Veröffentlicht am 09.10.2019 in Standpunkte

Kurz vor Beginn der Haushaltsberatungen wollen Grüne und CDU offensichtlich die Grundsteuer einmalig für das Jahr 2020 um 30 Mio. Euro absenken. Eine ungerechtere und unökologischere Entlastung der Bürgerinnen und Bürger kann man sich eigentlich kaum ausdenken: ungefähr die Hälfte der Grundsteuer zahlen Gewerbebetriebe, davon den allergrößten Betrag die drei flächengrößten Betriebe Bosch, Daimler und Porsche. Diese drei großen Konzerne sollen also um Millionen Euro entlastet werden. Was bitte ist daran gerecht?

Natürlich müssen auch Mieterinnen und Mieter weniger Grundsteuer zahlen, allerdings fällt diese Entlastung sehr viel geringer aus, im Schnitt geht es allenfalls um 50 Cent pro Quadratmeter Wohnfläche. Die 90.000 selbst nutzenden Eigentümerhaushalte profitieren ebenfalls. Während also große Konzerne um Millionen entlastet werden sollen, reicht es für Mieterinnen und Mieter gerade mal für wenige Euro.

Und dann kommt noch ein zweiter Unsinn dazu: am stärksten werden diejenigen entlastet, die am meisten Fläche verbrauchen. Am wenigsten bekommen die, die wenig Fläche verbrauchen.
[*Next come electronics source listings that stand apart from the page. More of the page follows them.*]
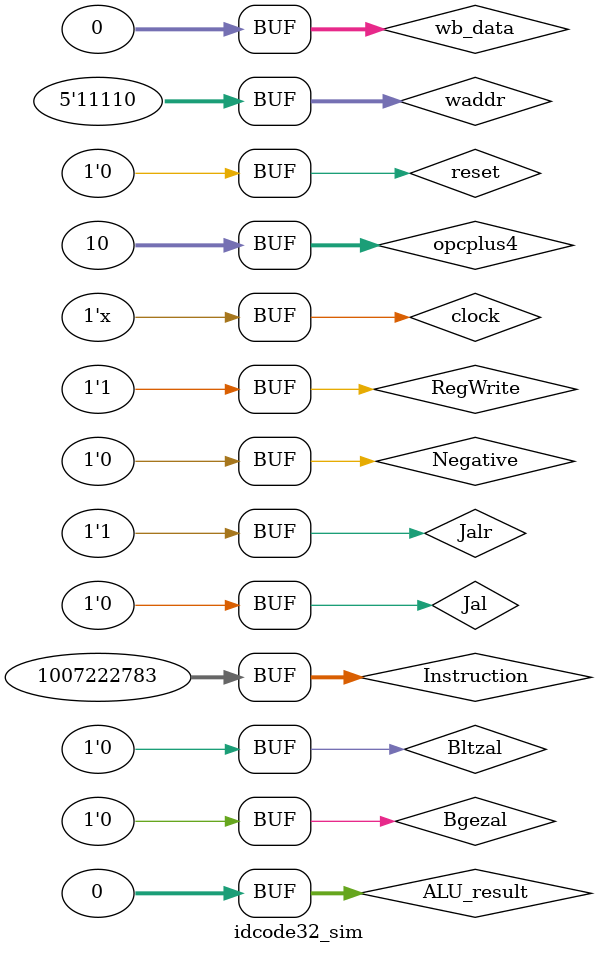
<source format=v>
`timescale 1ns / 1ps


module idcode32_sim(
    );
    // input 
    reg        reset = 1'b1;
    reg        clock = 1'b0;
    reg[31:0]  opcplus4 = 32'h00000000;         // À´×ÔÈ¡Ö¸µ¥Ôª£¬JALÖÐÓÃ
    reg[31:0]  Instruction = 32'h00000000;      // È¡Ö¸µ¥ÔªÀ´µÄÖ¸Áî£¬add $7,$2,$3
    reg[31:0]  wb_data = 32'h00000000;          // ´ÓDATA RAM or I/O portÈ¡³öµÄÊý¾Ý        
    reg[31:0]  ALU_result = 32'h00000000;       // ´ÓÖ´ÐÐµ¥ÔªÀ´µÄÔËËãµÄ½á¹û£¬ÐèÒªÀ©Õ¹Á¢¼´Êýµ½32Î»
    reg[4:0]   waddr = 5'b00000;                    

    reg        Jal = 1'b0; 
    reg        Jalr = 1'b0; 
    reg        Bgezal = 1'b0;
    reg        Bltzal = 1'b0;
    reg        Negative = 1'b0;
    reg        RegWrite = 1'b0;  
    
    // output
    wire [25:0]   Jump_PC;
    wire [31:0]   read_data_1;    // Êä³öµÄµÚÒ»²Ù×÷Êý
    wire [31:0]   read_data_2;    // Êä³öµÄµÚ¶þ²Ù×÷Êý
    wire [4:0]    write_address_1;// r-formÖ¸ÁîÒªÐ´µÄ¼Ä´æÆ÷µÄºÅ£¨rd£©
    wire [4:0]    write_address_0;// i-formÖ¸ÁîÒªÐ´µÄ¼Ä´æÆ÷µÄºÅ(rt)
    wire [31:0]   write_data;     // ÒªÐ´Èë¼Ä´æÆ÷µÄÊý¾Ý
    wire [31:0]   Sign_extend;    // ÒëÂëµ¥ÔªÊä³öµÄÀ©Õ¹ºóµÄ32Î»Á¢¼´Êý
    wire [4:0]    rs;             // rs
    
    Idecode32 Uid(reset,clock,opcplus4,Instruction,wb_data,
                     ALU_result,waddr,Jal,Jalr,Bgezal,Bltzal,Negative,RegWrite,
                     Jump_PC,read_data_1,read_data_2,write_address_1,write_address_0,
                     write_data,Sign_extend,rs);

    initial begin
        #200   reset = 1'b0;
        #200   begin Instruction = 32'h3c08ffff;  //lui 	$8,0xffff
               end
        #100   begin Instruction = 32'h2409003d;  //addiu $9,$0,61
               end
        #100   begin Instruction = 32'h01095020;  //add	$10,$8,$9
                     RegWrite = 1'b1;
               end
        #100   begin Instruction = 32'h0c000005;  //jal 	lop1
                     opcplus4 = 32'h00000001; 
                     wb_data = 32'hffff0000;
                     waddr = 5'h8;
               end
        #100   begin Instruction = 32'h00000000;
                     opcplus4 = 32'h00000002; 
                     wb_data = 32'h0000003d;
                     waddr = 5'h9;
               end
        #100   begin Instruction = 32'h05910002;  //bgezal $12,2
                     opcplus4 = 32'h00000003;
                     wb_data = 32'hffff003d;
                     waddr = 5'ha; 
               end
        #100   begin Instruction = 32'h04100003;  //bltzal $0,3
                     opcplus4 = 32'h00000004;
                     wb_data = 32'h00000000;
                     waddr = 5'h0; 
                     Jal=1'b1;
               end
        #100   begin Instruction = 32'h00000000;
                     opcplus4 = 32'h00000000; 
                     wb_data = 32'h00000030;
                     waddr = 5'h0;
                     Jal=1'b0;
               end
        #100   begin Instruction = 32'h0000f009;  //jalr	$30,$0
                     opcplus4 = 32'h00000006;
                     wb_data = 32'hfffffffb;
                     waddr = 5'h11; 
                     Bgezal=1'b1;
               end
        #100   begin Instruction = 32'h00000000;  //jalr	$30,$0
                     opcplus4 = 32'h00000009;
                     wb_data = 32'hfffffff0;
                     waddr = 5'h10; 
                     Bgezal=1'b0;
                     Bltzal=1'b1;
               end
        #100   begin Instruction = 32'h3c08ffff; 
                     opcplus4 = 32'h00000000;
                     wb_data = 32'h00000000;
                     waddr = 5'h00; 
                     Bltzal=1'b0;
               end
        #100   begin 
                     opcplus4 = 32'h0000000a;
                     waddr = 5'h1e;
                     Jalr=1'b1;
               end
    end 
    always #50 clock = ~clock;            
    //ÒªÑÓ³ÙÈý¸ö°ëÖÜÆÚ¿´µ½Ð´µÄ½á¹û
endmodule

</source>
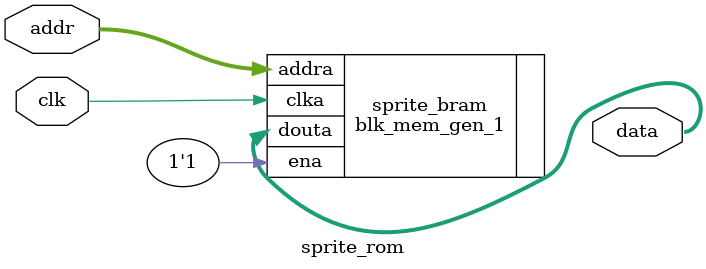
<source format=sv>

module sprite_rom (
    input  logic        clk,
    input  logic [16:0] addr,     // 17-bit address for up to 131072 words
    output logic [5:0]  data      // 6-bit RGB222 pixel data
);

    // Instantiate BRAM (blk_mem_gen_1, reconfigured for 6-bit sprites)
    blk_mem_gen_1 sprite_bram (
        .clka(clk),
        .ena(1'b1),
        .addra(addr),
        .douta(data)
    );

endmodule

</source>
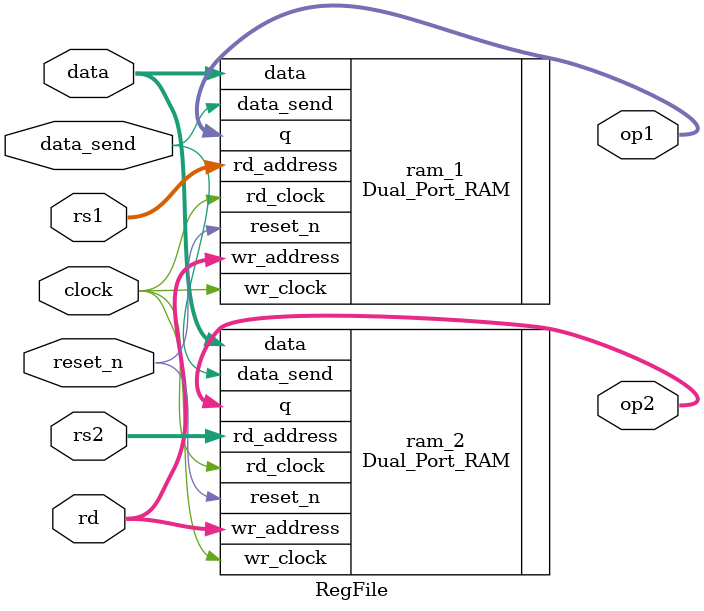
<source format=v>
/**
 * Title      : Generated from com.synflow.risc.id_stage.RegFile by Synflow Studio
 * Project    : RISCV
 *
 * File       : com.synflow.risc.id_stage.RegFile.v
 * Author     : Matthieu
 * Standard   : Verilog-2001
 *
 **
 * Copyright (c) 2013
 **
 *
 */

module RegFile(input clock, input reset_n, input [4 : 0] rs1, input [4 : 0] rs2, input [4 : 0] rd, input [31 : 0] data, input data_send, output [31 : 0] op1, output [31 : 0] op2);

  /**
   * Wires
   */

  /**
   * Instances
   */
  Dual_Port_RAM #(
    .depth(5),
    .width(32)
  )
  ram_2 (
    .rd_clock(clock),
    .wr_clock(clock),
    .reset_n(reset_n),
    .rd_address(rs2),
    .wr_address(rd),
    .data(data),
    .data_send(data_send),
    .q(op2)
  );
  
  Dual_Port_RAM #(
    .depth(5),
    .width(32)
  )
  ram_1 (
    .rd_clock(clock),
    .wr_clock(clock),
    .reset_n(reset_n),
    .rd_address(rs1),
    .wr_address(rd),
    .data(data),
    .data_send(data_send),
    .q(op1)
  );

  /**
   * Assignments to output ports
   */

endmodule //RegFile

</source>
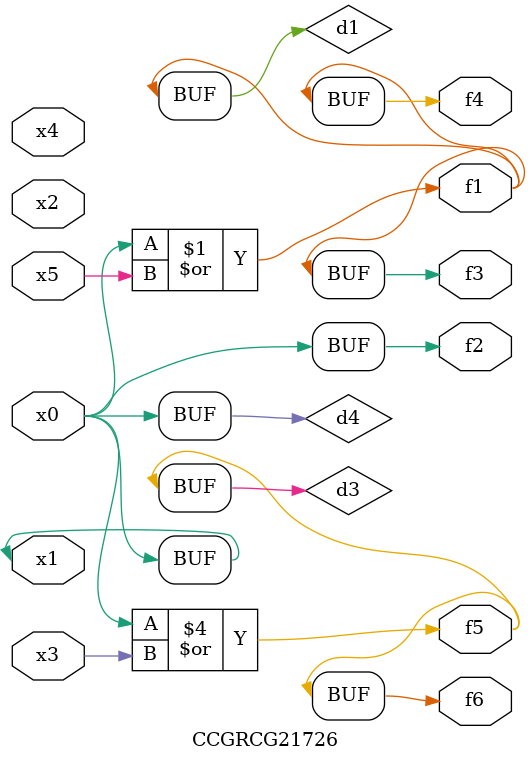
<source format=v>
module CCGRCG21726(
	input x0, x1, x2, x3, x4, x5,
	output f1, f2, f3, f4, f5, f6
);

	wire d1, d2, d3, d4;

	or (d1, x0, x5);
	xnor (d2, x1, x4);
	or (d3, x0, x3);
	buf (d4, x0, x1);
	assign f1 = d1;
	assign f2 = d4;
	assign f3 = d1;
	assign f4 = d1;
	assign f5 = d3;
	assign f6 = d3;
endmodule

</source>
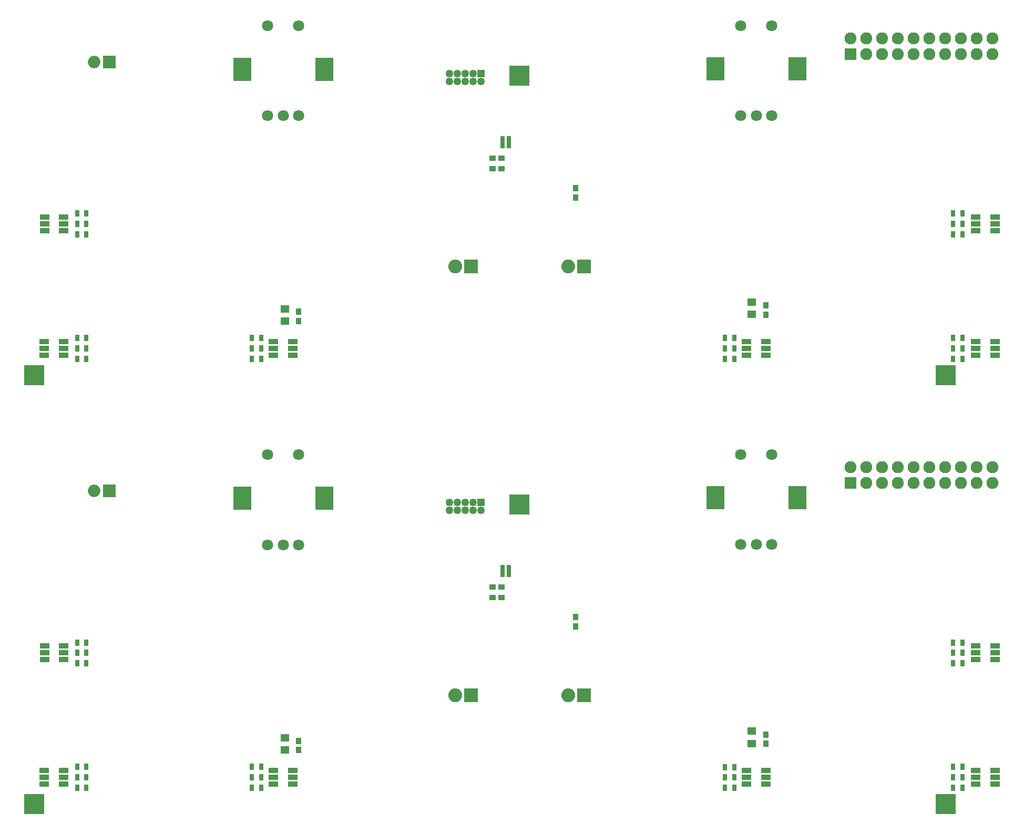
<source format=gbr>
G04 #@! TF.FileFunction,Soldermask,Bot*
%FSLAX46Y46*%
G04 Gerber Fmt 4.6, Leading zero omitted, Abs format (unit mm)*
G04 Created by KiCad (PCBNEW no-vcs-found-product) date Fri 08 Jan 2016 07:05:00 PM BRST*
%MOMM*%
G01*
G04 APERTURE LIST*
%ADD10C,0.100000*%
%ADD11O,2.003200X2.003200*%
%ADD12R,2.003200X2.003200*%
%ADD13C,1.203200*%
%ADD14R,3.203200X3.203200*%
%ADD15R,0.703200X0.523200*%
%ADD16R,1.930400X1.930400*%
%ADD17O,1.930400X1.930400*%
%ADD18R,2.235200X2.235200*%
%ADD19O,2.235200X2.235200*%
%ADD20R,0.703200X1.103200*%
%ADD21R,1.253200X1.253200*%
%ADD22C,1.253200*%
%ADD23C,1.803200*%
%ADD24R,3.003200X3.803200*%
%ADD25R,1.503200X0.903200*%
%ADD26R,1.003200X0.953200*%
%ADD27R,0.953200X1.003200*%
%ADD28R,1.453200X1.203200*%
G04 APERTURE END LIST*
D10*
D11*
X29154234Y-89875506D03*
D12*
X31654234Y-89875506D03*
D13*
X166322494Y-140319906D03*
D14*
X166322494Y-140319906D03*
D13*
X97691694Y-92034506D03*
D14*
X97691694Y-92034506D03*
D13*
X19535894Y-140319906D03*
D14*
X19535894Y-140319906D03*
D15*
X95945094Y-101998406D03*
X95945094Y-102998406D03*
X95945094Y-102498406D03*
X95945094Y-103498406D03*
X94945094Y-102498406D03*
X94945094Y-101998406D03*
X94945094Y-102998406D03*
X94945094Y-103498406D03*
D16*
X151025094Y-88587906D03*
D17*
X151025094Y-86047906D03*
X153565094Y-88587906D03*
X153565094Y-86047906D03*
X156105094Y-88587906D03*
X156105094Y-86047906D03*
X158645094Y-88587906D03*
X158645094Y-86047906D03*
X161185094Y-88587906D03*
X161185094Y-86047906D03*
X163725094Y-88587906D03*
X163725094Y-86047906D03*
X166265094Y-88587906D03*
X166265094Y-86047906D03*
X168805094Y-88587906D03*
X168805094Y-86047906D03*
X171345094Y-88587906D03*
X171345094Y-86047906D03*
X173885094Y-88587906D03*
X173885094Y-86047906D03*
D18*
X89874594Y-122750906D03*
D19*
X87334594Y-122750906D03*
D18*
X108035594Y-122750906D03*
D19*
X105495594Y-122750906D03*
D20*
X26419194Y-137660706D03*
X27919194Y-137660706D03*
X26419194Y-135984306D03*
X27919194Y-135984306D03*
X26419194Y-134307906D03*
X27919194Y-134307906D03*
X26419194Y-117620106D03*
X27919194Y-117620106D03*
X26419194Y-115943706D03*
X27919194Y-115943706D03*
X26419194Y-114267306D03*
X27919194Y-114267306D03*
X168990794Y-134307906D03*
X167490794Y-134307906D03*
X56075094Y-134307906D03*
X54575094Y-134307906D03*
X168990794Y-135984306D03*
X167490794Y-135984306D03*
X56075094Y-136009706D03*
X54575094Y-136009706D03*
X168990794Y-137660706D03*
X167490794Y-137660706D03*
X56075094Y-137711506D03*
X54575094Y-137711506D03*
X168990794Y-114267306D03*
X167490794Y-114267306D03*
X132300494Y-134333306D03*
X130800494Y-134333306D03*
X168990794Y-115943706D03*
X167490794Y-115943706D03*
X132300494Y-136009706D03*
X130800494Y-136009706D03*
X168990794Y-117620106D03*
X167490794Y-117620106D03*
X132300494Y-137711506D03*
X130800494Y-137711506D03*
D21*
X91456594Y-91699406D03*
D22*
X90186594Y-91699406D03*
X88916594Y-91699406D03*
X87646594Y-91699406D03*
X86376594Y-91699406D03*
X90186594Y-92969406D03*
X88916594Y-92969406D03*
X87646594Y-92969406D03*
X86376594Y-92969406D03*
X91456594Y-92969406D03*
D23*
X57106894Y-98519306D03*
X57106894Y-84019306D03*
X62106894Y-98519306D03*
X62106894Y-84019306D03*
X59606894Y-98519306D03*
D24*
X53006894Y-91019306D03*
X66206894Y-91019306D03*
D23*
X133332294Y-98468506D03*
X133332294Y-83968506D03*
X138332294Y-98468506D03*
X138332294Y-83968506D03*
X135832294Y-98468506D03*
D24*
X129232294Y-90968506D03*
X142432294Y-90968506D03*
D25*
X24248794Y-134897006D03*
X24248794Y-135997006D03*
X24248794Y-137097006D03*
X21148794Y-137097006D03*
X21148794Y-135997006D03*
X21148794Y-134897006D03*
X24261494Y-114843706D03*
X24261494Y-115943706D03*
X24261494Y-117043706D03*
X21161494Y-117043706D03*
X21161494Y-115943706D03*
X21161494Y-114843706D03*
X174248494Y-134897006D03*
X174248494Y-135997006D03*
X174248494Y-137097006D03*
X171148494Y-137097006D03*
X171148494Y-135997006D03*
X171148494Y-134897006D03*
X58042294Y-137109706D03*
X58042294Y-136009706D03*
X58042294Y-134909706D03*
X61142294Y-134909706D03*
X61142294Y-136009706D03*
X61142294Y-137109706D03*
X174248494Y-114843706D03*
X174248494Y-115943706D03*
X174248494Y-117043706D03*
X171148494Y-117043706D03*
X171148494Y-115943706D03*
X171148494Y-114843706D03*
X134254994Y-137109706D03*
X134254994Y-136009706D03*
X134254994Y-134909706D03*
X137354994Y-134909706D03*
X137354994Y-136009706D03*
X137354994Y-137109706D03*
D26*
X93310094Y-107002906D03*
X94810094Y-107002906D03*
X93310094Y-105351906D03*
X94810094Y-105351906D03*
D27*
X106696594Y-111689906D03*
X106696594Y-110189906D03*
D28*
X59864194Y-129595506D03*
X59864194Y-131595506D03*
D27*
X62086694Y-130099506D03*
X62086694Y-131599506D03*
D28*
X135111694Y-128516006D03*
X135111694Y-130516006D03*
D27*
X137334194Y-129083506D03*
X137334194Y-130583506D03*
X137334194Y-59984902D03*
X137334194Y-61484902D03*
D28*
X135111694Y-59417402D03*
X135111694Y-61417402D03*
D27*
X62086694Y-61000902D03*
X62086694Y-62500902D03*
D28*
X59864194Y-60496902D03*
X59864194Y-62496902D03*
D27*
X106696594Y-42591302D03*
X106696594Y-41091302D03*
D26*
X93310094Y-36253302D03*
X94810094Y-36253302D03*
X93310094Y-37904302D03*
X94810094Y-37904302D03*
D25*
X134254994Y-68011102D03*
X134254994Y-66911102D03*
X134254994Y-65811102D03*
X137354994Y-65811102D03*
X137354994Y-66911102D03*
X137354994Y-68011102D03*
X174248494Y-45745102D03*
X174248494Y-46845102D03*
X174248494Y-47945102D03*
X171148494Y-47945102D03*
X171148494Y-46845102D03*
X171148494Y-45745102D03*
X58042294Y-68011102D03*
X58042294Y-66911102D03*
X58042294Y-65811102D03*
X61142294Y-65811102D03*
X61142294Y-66911102D03*
X61142294Y-68011102D03*
X174248494Y-65798402D03*
X174248494Y-66898402D03*
X174248494Y-67998402D03*
X171148494Y-67998402D03*
X171148494Y-66898402D03*
X171148494Y-65798402D03*
X24261494Y-45745102D03*
X24261494Y-46845102D03*
X24261494Y-47945102D03*
X21161494Y-47945102D03*
X21161494Y-46845102D03*
X21161494Y-45745102D03*
X24248794Y-65798402D03*
X24248794Y-66898402D03*
X24248794Y-67998402D03*
X21148794Y-67998402D03*
X21148794Y-66898402D03*
X21148794Y-65798402D03*
D23*
X133332294Y-29369902D03*
X133332294Y-14869902D03*
X138332294Y-29369902D03*
X138332294Y-14869902D03*
X135832294Y-29369902D03*
D24*
X129232294Y-21869902D03*
X142432294Y-21869902D03*
D23*
X57106894Y-29420702D03*
X57106894Y-14920702D03*
X62106894Y-29420702D03*
X62106894Y-14920702D03*
X59606894Y-29420702D03*
D24*
X53006894Y-21920702D03*
X66206894Y-21920702D03*
D21*
X91456594Y-22600802D03*
D22*
X90186594Y-22600802D03*
X88916594Y-22600802D03*
X87646594Y-22600802D03*
X86376594Y-22600802D03*
X90186594Y-23870802D03*
X88916594Y-23870802D03*
X87646594Y-23870802D03*
X86376594Y-23870802D03*
X91456594Y-23870802D03*
D20*
X132300494Y-68612902D03*
X130800494Y-68612902D03*
X168990794Y-48521502D03*
X167490794Y-48521502D03*
X132300494Y-66911102D03*
X130800494Y-66911102D03*
X168990794Y-46845102D03*
X167490794Y-46845102D03*
X132300494Y-65234702D03*
X130800494Y-65234702D03*
X168990794Y-45168702D03*
X167490794Y-45168702D03*
X56075094Y-68612902D03*
X54575094Y-68612902D03*
X168990794Y-68562102D03*
X167490794Y-68562102D03*
X56075094Y-66911102D03*
X54575094Y-66911102D03*
X168990794Y-66885702D03*
X167490794Y-66885702D03*
X56075094Y-65209302D03*
X54575094Y-65209302D03*
X168990794Y-65209302D03*
X167490794Y-65209302D03*
X26419194Y-45168702D03*
X27919194Y-45168702D03*
X26419194Y-46845102D03*
X27919194Y-46845102D03*
X26419194Y-48521502D03*
X27919194Y-48521502D03*
X26419194Y-65209302D03*
X27919194Y-65209302D03*
X26419194Y-66885702D03*
X27919194Y-66885702D03*
X26419194Y-68562102D03*
X27919194Y-68562102D03*
D18*
X108035594Y-53652302D03*
D19*
X105495594Y-53652302D03*
D18*
X89874594Y-53652302D03*
D19*
X87334594Y-53652302D03*
D16*
X151025094Y-19489302D03*
D17*
X151025094Y-16949302D03*
X153565094Y-19489302D03*
X153565094Y-16949302D03*
X156105094Y-19489302D03*
X156105094Y-16949302D03*
X158645094Y-19489302D03*
X158645094Y-16949302D03*
X161185094Y-19489302D03*
X161185094Y-16949302D03*
X163725094Y-19489302D03*
X163725094Y-16949302D03*
X166265094Y-19489302D03*
X166265094Y-16949302D03*
X168805094Y-19489302D03*
X168805094Y-16949302D03*
X171345094Y-19489302D03*
X171345094Y-16949302D03*
X173885094Y-19489302D03*
X173885094Y-16949302D03*
D15*
X95945094Y-32899802D03*
X95945094Y-33899802D03*
X95945094Y-33399802D03*
X95945094Y-34399802D03*
X94945094Y-33399802D03*
X94945094Y-32899802D03*
X94945094Y-33899802D03*
X94945094Y-34399802D03*
D13*
X19535894Y-71221302D03*
D14*
X19535894Y-71221302D03*
D13*
X97691694Y-22935902D03*
D14*
X97691694Y-22935902D03*
D13*
X166322494Y-71221302D03*
D14*
X166322494Y-71221302D03*
D11*
X29154234Y-20776902D03*
D12*
X31654234Y-20776902D03*
M02*

</source>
Das ist unökologisch und setzt die falschen Anreize für ressourcenschonendes Verhalten.

Last, not least: was könnten wir in den Haushaltsberatungen mit 30 Mio. Euro nicht alles finanzieren: neue Sportanlagen, Spielplätze, Schwimmbäder, energetische Gebäudesanierungen, und, und, und.

„Wir appellieren an Grüne und an die CDU wieder der Vernunft Geltung zu verschaffen. Es ist einfach nicht seriös, Steuersätze von Jahr zu Jahr zu verändern, und vor allem gibt es andere Gruppen, die eine finanzielle Entlastung gut gebrauchen könnten, z.B. Familien mit Kindern“, so Martin Körner, Vorsitzender der SPD-Fraktion im Stuttgarter Rathaus.